The Position Curse: LLMs Struggle to Locate the Last Few Items in a List
Identifies a fundamental limitation in LLMs' positional reasoning that is critical for code understanding and editing in large codebases.
LLMs achieve near-perfect accuracy on 'needle in a haystack' tasks but fail to retrieve the last few items in short lists, a failure termed the Position Curse. For example, Claude Opus 4.6 misidentifies the second-to-last line in a two-line code snippet most of the time. LoRA fine-tuning on a position-focused dataset (PosBench) improves retrieval but performance remains far from saturated.
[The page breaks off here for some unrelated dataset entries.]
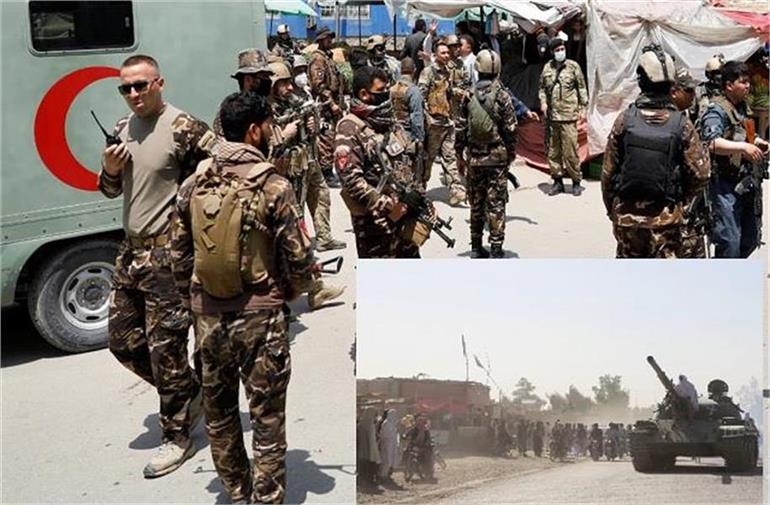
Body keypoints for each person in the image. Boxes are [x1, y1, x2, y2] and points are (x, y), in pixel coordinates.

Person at [169, 92, 316, 503]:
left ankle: (237, 491)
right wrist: (287, 292)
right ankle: (266, 497)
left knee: (219, 416)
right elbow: (299, 260)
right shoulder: (274, 185)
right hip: (260, 319)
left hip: (208, 319)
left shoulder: (194, 183)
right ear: (254, 131)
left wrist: (196, 302)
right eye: (268, 125)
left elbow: (178, 255)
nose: (271, 132)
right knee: (266, 418)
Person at [99, 54, 213, 478]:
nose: (133, 94)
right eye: (125, 88)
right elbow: (110, 190)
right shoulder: (121, 128)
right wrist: (110, 170)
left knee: (166, 350)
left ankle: (177, 436)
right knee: (123, 342)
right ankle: (189, 393)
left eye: (140, 85)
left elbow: (221, 174)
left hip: (169, 257)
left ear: (159, 83)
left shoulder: (185, 127)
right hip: (131, 253)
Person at [601, 45, 710, 258]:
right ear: (671, 85)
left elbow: (608, 173)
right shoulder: (682, 125)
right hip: (666, 221)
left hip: (627, 220)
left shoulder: (625, 120)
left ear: (641, 82)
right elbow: (701, 174)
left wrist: (613, 210)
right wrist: (680, 203)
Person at [334, 66, 427, 258]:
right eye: (381, 90)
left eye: (387, 88)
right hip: (375, 224)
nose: (386, 94)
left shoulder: (387, 120)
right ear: (364, 94)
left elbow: (405, 158)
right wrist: (390, 205)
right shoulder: (349, 127)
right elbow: (351, 180)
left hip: (403, 217)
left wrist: (416, 195)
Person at [269, 61, 347, 253]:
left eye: (289, 82)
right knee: (297, 205)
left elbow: (311, 119)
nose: (289, 87)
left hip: (309, 157)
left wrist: (313, 124)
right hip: (290, 165)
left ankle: (324, 237)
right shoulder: (268, 108)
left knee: (321, 194)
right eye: (283, 83)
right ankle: (297, 244)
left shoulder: (295, 100)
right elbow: (269, 142)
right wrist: (285, 134)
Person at [700, 60, 769, 258]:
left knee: (750, 239)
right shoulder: (717, 110)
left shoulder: (741, 107)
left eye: (748, 82)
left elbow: (745, 135)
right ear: (729, 85)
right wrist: (743, 148)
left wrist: (758, 143)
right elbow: (711, 143)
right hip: (724, 185)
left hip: (746, 182)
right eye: (743, 82)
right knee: (730, 242)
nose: (748, 86)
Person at [456, 49, 517, 258]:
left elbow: (460, 128)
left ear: (477, 69)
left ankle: (475, 246)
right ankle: (497, 247)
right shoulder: (502, 95)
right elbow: (511, 129)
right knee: (496, 203)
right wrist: (510, 153)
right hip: (497, 159)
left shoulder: (468, 95)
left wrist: (459, 155)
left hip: (474, 159)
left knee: (476, 202)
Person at [418, 40, 467, 205]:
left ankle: (456, 190)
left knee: (450, 156)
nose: (446, 55)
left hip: (447, 121)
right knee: (428, 159)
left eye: (447, 52)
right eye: (443, 53)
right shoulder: (428, 72)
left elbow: (448, 91)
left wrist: (459, 92)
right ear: (435, 55)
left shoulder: (447, 71)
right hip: (433, 124)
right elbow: (421, 96)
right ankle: (420, 189)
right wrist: (426, 119)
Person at [539, 37, 588, 196]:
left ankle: (576, 181)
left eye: (562, 49)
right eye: (557, 50)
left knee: (570, 151)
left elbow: (581, 87)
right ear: (552, 52)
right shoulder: (547, 68)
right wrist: (543, 102)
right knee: (553, 151)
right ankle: (557, 181)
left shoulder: (573, 67)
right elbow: (542, 89)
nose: (561, 52)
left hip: (568, 115)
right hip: (552, 117)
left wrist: (583, 107)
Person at [309, 27, 346, 188]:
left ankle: (330, 169)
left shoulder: (327, 57)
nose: (330, 41)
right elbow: (318, 85)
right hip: (325, 107)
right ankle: (326, 172)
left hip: (333, 105)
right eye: (327, 38)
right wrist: (331, 103)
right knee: (326, 139)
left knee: (333, 138)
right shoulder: (318, 59)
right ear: (321, 40)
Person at [213, 49, 274, 137]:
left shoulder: (267, 105)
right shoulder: (231, 109)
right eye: (264, 76)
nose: (268, 81)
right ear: (248, 79)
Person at [390, 57, 426, 143]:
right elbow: (416, 117)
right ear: (414, 70)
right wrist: (419, 138)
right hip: (408, 134)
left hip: (393, 133)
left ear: (400, 70)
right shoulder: (414, 90)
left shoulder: (392, 89)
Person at [690, 54, 724, 123]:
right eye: (717, 73)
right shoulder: (699, 91)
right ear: (709, 74)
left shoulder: (727, 91)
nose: (720, 76)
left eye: (722, 73)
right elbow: (692, 114)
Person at [404, 415, 435, 480]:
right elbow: (407, 434)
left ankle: (429, 471)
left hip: (423, 447)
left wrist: (426, 444)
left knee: (427, 456)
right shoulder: (413, 430)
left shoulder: (426, 431)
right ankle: (406, 467)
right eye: (418, 421)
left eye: (421, 422)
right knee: (406, 453)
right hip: (414, 446)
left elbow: (428, 439)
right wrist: (404, 436)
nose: (419, 423)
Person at [378, 409, 400, 481]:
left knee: (390, 460)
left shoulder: (392, 423)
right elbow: (384, 435)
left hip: (391, 444)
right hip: (387, 444)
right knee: (386, 460)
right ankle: (383, 476)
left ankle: (387, 475)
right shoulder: (386, 423)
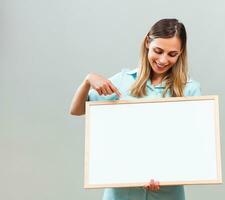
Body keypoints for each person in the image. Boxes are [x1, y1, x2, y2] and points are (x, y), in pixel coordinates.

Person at [69, 18, 201, 200]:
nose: (163, 60)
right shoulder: (122, 82)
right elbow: (76, 110)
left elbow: (194, 144)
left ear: (181, 53)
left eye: (172, 54)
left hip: (167, 193)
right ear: (148, 42)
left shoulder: (189, 89)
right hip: (122, 192)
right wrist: (88, 80)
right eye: (158, 51)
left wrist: (167, 172)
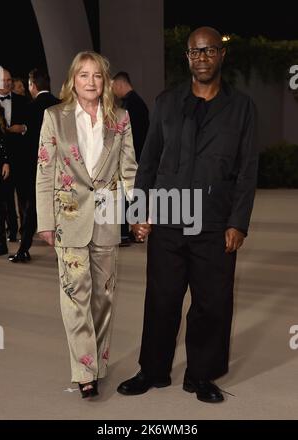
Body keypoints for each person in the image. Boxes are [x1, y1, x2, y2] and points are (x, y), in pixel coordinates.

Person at [117, 27, 258, 403]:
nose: (202, 58)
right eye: (195, 52)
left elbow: (247, 170)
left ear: (221, 55)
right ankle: (152, 370)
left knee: (212, 303)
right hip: (167, 217)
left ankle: (202, 375)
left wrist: (237, 222)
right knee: (161, 300)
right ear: (188, 58)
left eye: (209, 50)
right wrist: (137, 210)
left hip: (214, 222)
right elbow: (147, 162)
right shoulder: (166, 102)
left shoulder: (242, 107)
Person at [36, 51, 137, 398]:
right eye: (84, 75)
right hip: (68, 221)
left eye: (97, 76)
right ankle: (84, 370)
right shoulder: (54, 117)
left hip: (107, 219)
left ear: (104, 81)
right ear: (72, 80)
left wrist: (138, 212)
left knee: (103, 298)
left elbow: (129, 172)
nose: (91, 82)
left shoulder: (120, 119)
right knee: (75, 296)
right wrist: (45, 221)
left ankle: (99, 362)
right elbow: (45, 171)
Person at [9, 68, 60, 262]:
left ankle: (24, 249)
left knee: (32, 208)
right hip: (60, 167)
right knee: (60, 208)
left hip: (36, 167)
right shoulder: (61, 106)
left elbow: (28, 143)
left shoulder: (29, 108)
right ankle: (63, 250)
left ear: (32, 85)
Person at [112, 72, 149, 246]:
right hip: (138, 156)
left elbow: (129, 137)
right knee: (132, 195)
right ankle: (131, 232)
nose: (112, 91)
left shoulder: (129, 106)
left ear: (120, 84)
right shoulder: (137, 103)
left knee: (128, 195)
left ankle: (128, 234)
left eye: (113, 87)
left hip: (133, 157)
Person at [0, 68, 29, 242]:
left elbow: (32, 125)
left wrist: (23, 129)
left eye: (10, 80)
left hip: (20, 156)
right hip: (1, 158)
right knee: (6, 197)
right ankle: (11, 231)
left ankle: (25, 230)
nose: (9, 83)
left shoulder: (22, 101)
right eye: (5, 80)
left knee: (22, 195)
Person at [0, 97, 10, 256]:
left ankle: (1, 244)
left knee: (0, 206)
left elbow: (3, 141)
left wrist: (6, 162)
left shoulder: (0, 116)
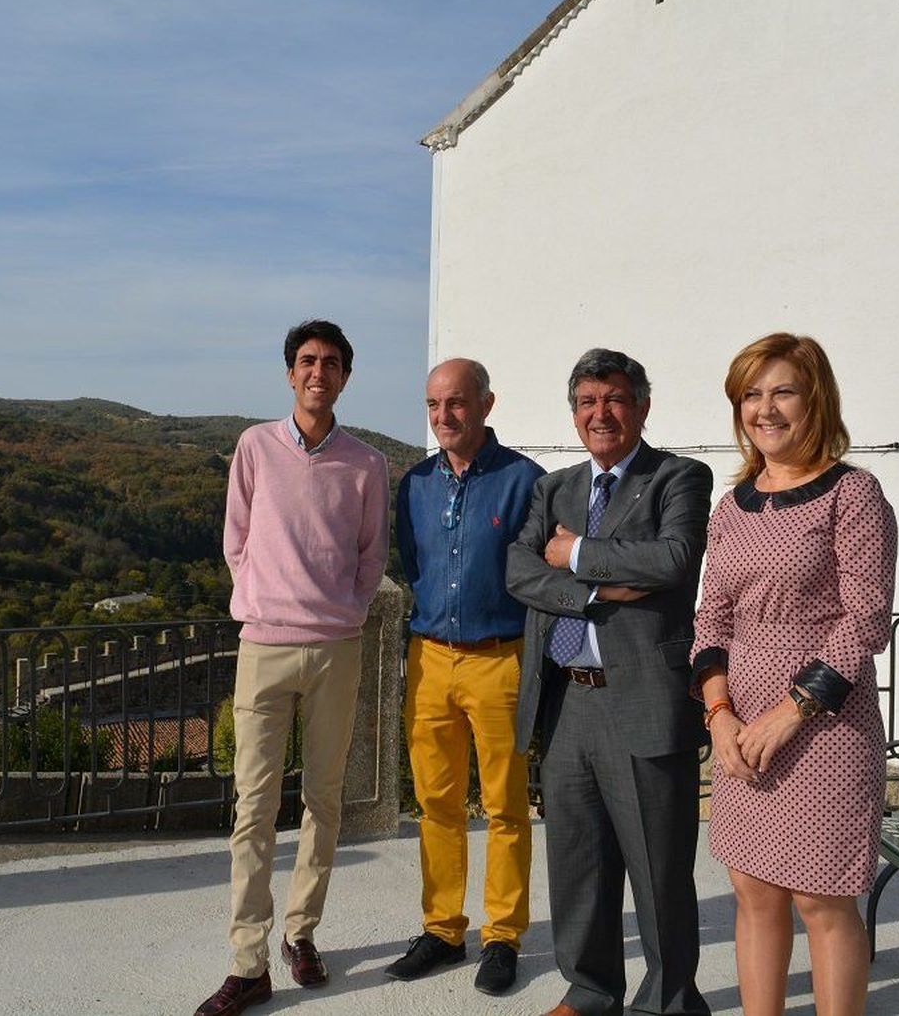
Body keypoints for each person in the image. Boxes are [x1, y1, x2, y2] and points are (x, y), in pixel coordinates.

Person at [690, 333, 897, 1016]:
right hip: (739, 719)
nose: (765, 408)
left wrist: (788, 712)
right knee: (752, 888)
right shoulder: (734, 503)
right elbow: (711, 616)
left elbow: (864, 620)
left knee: (822, 896)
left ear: (816, 399)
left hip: (824, 724)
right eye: (751, 393)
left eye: (782, 390)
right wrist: (719, 714)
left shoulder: (853, 494)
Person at [507, 348, 713, 1016]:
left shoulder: (678, 477)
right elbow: (517, 569)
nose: (602, 413)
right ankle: (592, 989)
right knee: (578, 864)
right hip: (568, 699)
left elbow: (674, 559)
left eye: (615, 399)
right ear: (574, 414)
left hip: (643, 702)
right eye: (588, 402)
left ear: (642, 407)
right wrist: (597, 589)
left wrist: (573, 555)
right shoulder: (553, 488)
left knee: (659, 871)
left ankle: (671, 999)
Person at [195, 319, 390, 1016]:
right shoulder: (254, 446)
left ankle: (301, 933)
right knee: (253, 806)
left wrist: (347, 606)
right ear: (290, 374)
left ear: (345, 375)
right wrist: (264, 597)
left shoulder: (367, 463)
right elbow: (236, 539)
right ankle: (247, 961)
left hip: (337, 645)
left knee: (324, 798)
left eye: (331, 362)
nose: (318, 371)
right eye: (307, 360)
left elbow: (372, 556)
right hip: (265, 645)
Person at [386, 358, 545, 995]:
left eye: (456, 403)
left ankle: (502, 936)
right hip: (428, 659)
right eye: (433, 405)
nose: (443, 416)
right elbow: (412, 562)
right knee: (436, 804)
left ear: (486, 404)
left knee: (506, 805)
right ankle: (443, 928)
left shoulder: (525, 481)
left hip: (499, 660)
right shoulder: (415, 484)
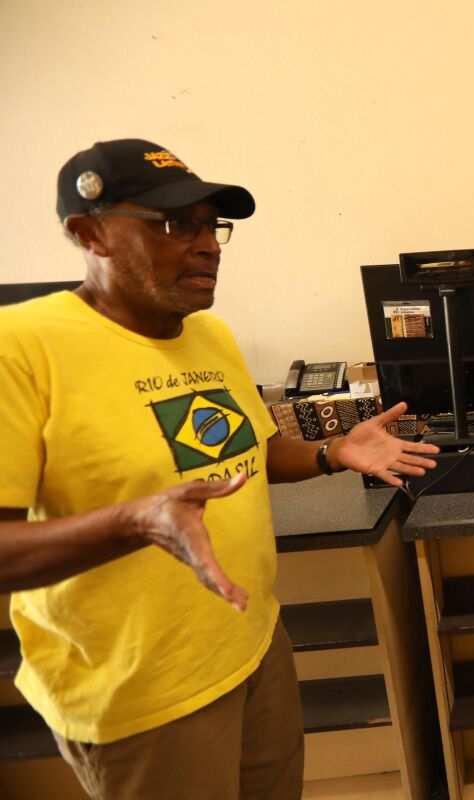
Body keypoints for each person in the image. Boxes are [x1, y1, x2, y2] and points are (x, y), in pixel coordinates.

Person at [0, 139, 441, 800]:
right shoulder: (21, 347)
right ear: (87, 232)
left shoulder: (209, 334)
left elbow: (251, 453)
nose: (207, 245)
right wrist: (138, 522)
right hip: (141, 694)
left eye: (212, 225)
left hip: (255, 647)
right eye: (175, 224)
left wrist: (332, 452)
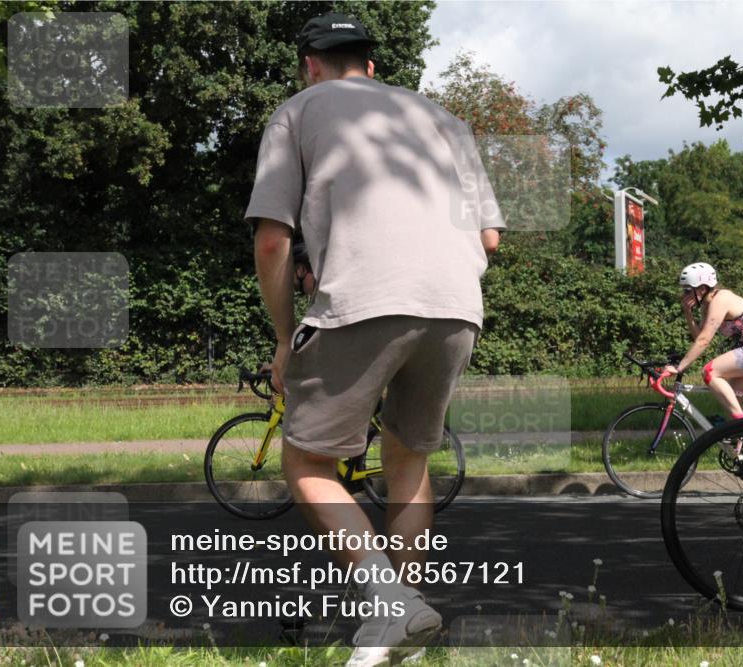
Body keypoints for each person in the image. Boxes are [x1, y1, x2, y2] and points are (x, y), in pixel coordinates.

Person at [244, 12, 503, 666]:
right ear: (372, 64)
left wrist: (282, 337)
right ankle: (405, 633)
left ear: (310, 64)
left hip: (363, 298)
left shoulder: (298, 112)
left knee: (307, 463)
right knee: (408, 463)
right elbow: (490, 239)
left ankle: (388, 603)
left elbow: (272, 239)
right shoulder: (443, 119)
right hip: (456, 304)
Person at [665, 262, 743, 421]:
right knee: (732, 400)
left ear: (701, 289)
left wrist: (680, 368)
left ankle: (742, 427)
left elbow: (704, 341)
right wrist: (688, 313)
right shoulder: (707, 305)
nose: (683, 294)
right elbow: (699, 336)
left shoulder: (721, 299)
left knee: (709, 372)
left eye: (687, 290)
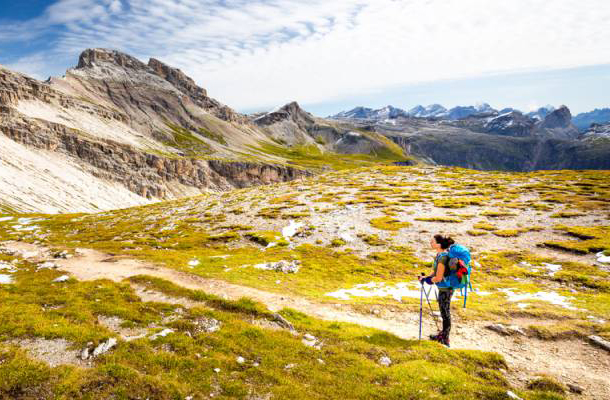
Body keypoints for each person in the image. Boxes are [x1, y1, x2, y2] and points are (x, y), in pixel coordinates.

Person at [418, 234, 455, 347]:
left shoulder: (443, 257)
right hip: (443, 287)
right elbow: (435, 273)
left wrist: (430, 280)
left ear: (439, 244)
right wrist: (426, 278)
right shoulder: (439, 255)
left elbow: (438, 277)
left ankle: (445, 338)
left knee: (445, 312)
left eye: (432, 241)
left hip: (446, 288)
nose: (431, 243)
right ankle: (443, 335)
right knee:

Modern large language models (LLMs) can find a needle in a haystack (locating a single relevant fact buried among hundreds of thousands of irrelevant tokens) with near-saturated accuracy, yet fail to retrieve the last few items in a short list. We call this failure the Position Curse. For instance, even in a two-line code snippet, Claude Opus 4.6 misidentifies the second-to-last line most of the time. To characterize this failure, we evaluated two complementary queries: given a position in a sequence (of letters or words), retrieve the corresponding item; and given an item, return its position. Each position is specified as a forward or backward offset from an anchor, either an endpoint of the list (its start or end) or another item in the list. Across both open-source and frontier closed-source models, backward retrieval substantially lags forward retrieval. To test whether this capability can be rescued by post-training, we constructed PosBench, a position-focused training dataset. LoRA fine-tuning improves both forward and backward retrieval and generalizes to a held-out code-understanding benchmark (PyIndex), yet absolute performance remains far from saturated. As LLM coding agents increasingly operate over large codebases where precise indexing becomes essential for code understanding and editing, position-based retrieval emerges as a key capability for future pretraining objectives and model design.